How much detail does SO want to cover regarding specific types of promoters? For some RNA polymerases, e.g. euk RNAP II and bacterial RNAP, it seems that the number of types could be from large to enormous. For others, e.g. RNA polymerase I or III, there are one or a small number of common types, though RNAP III may have numerous atypical promoter structures.

  • Regarding "RNApol_III_promoter_type_1", In Sc, only the C box is required, but in Xenopus, there are a couple additional elements, the A box and the intermediate element (IE). [Schramm L, Hernandez N. 2002, PMID:12381659]. If SO is going for comprehensive detail, the A and IE sites should probably be added.
  • Regarding the children of "bacterial_RNApol_promoter" ("minus_10_signal" and "minus_35_signal"), are the -10 and -35 general to all bacterial promoters? I thought they were the hallmarks specifically of sigma70 promoters, particularly since you have specified the actual consensus sequence, and that other sigmas have other recognition sequences.

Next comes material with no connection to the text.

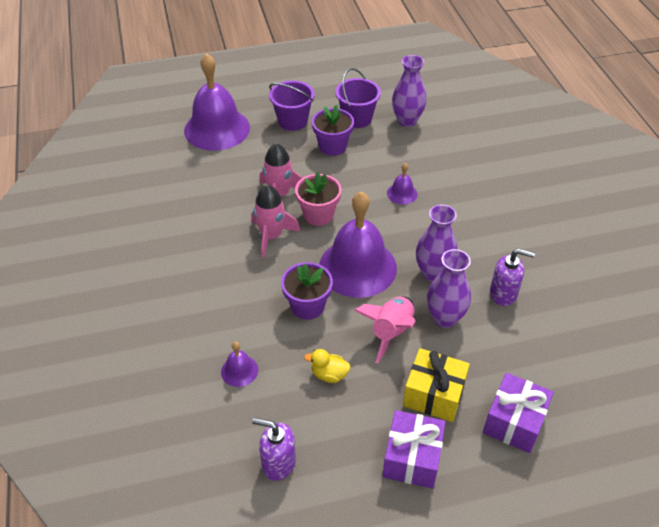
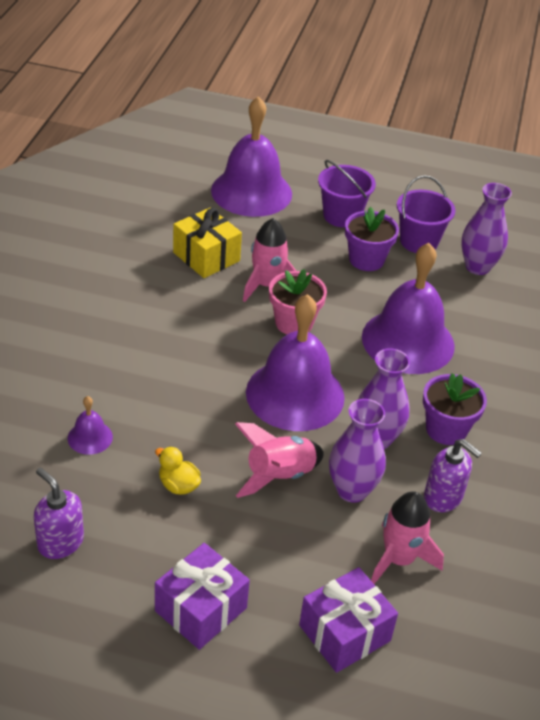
camera: 25 degrees right, 5 degrees down
pink rocket [251,185,301,258] -> pink rocket moved to [371,491,444,584]
purple flower pot [281,262,333,320] -> purple flower pot moved to [423,373,487,445]
purple bell [387,163,417,205] -> purple bell [362,243,455,374], size x2.33
yellow gift [403,348,470,422] -> yellow gift moved to [173,208,242,278]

inconsistency between usage of "TF_binding_site" or "DNA_motif" in parentage?

There are some promoter motifs, e.g. the "A_box" that is part_of "RNApol_III_promoter_type_2" that are is_a children of "TF_binding_site", which is a descendent of "protein_binding_site". Then there are promoter motifs, e.g. "DMv1_motif", that is part_of "RNApol_II_promoter" and is_a children of "DNA_motif".

  • What is the basis for the difference in parentage?
  • Why is "TF_binding_site" not a type of "DNA_motif"?

GO issues

  • represent every type of polymerase that exists in the same cell?
    We already have process terms for things like "transcription from mitochondrial promoter" and similar terms for transcription done by the other RNAPs (I, II, and III). Different gene products are definitely involved in transcription by these different polymerases.
    I'm wondering if this leads to having corresponding binding terms for all of these too...
  • I have some terms in for transcription cycle in process, and some with links to function
    This seems to lead to having parallel sets of terms for the transcription cycle for each different type of RNA polymerase found in the same cell, so based on plants, the minimum set would be at least these: RNAP I, RNAP II, RNAP III, RNAP IV mito RNAP, plastid RNAP.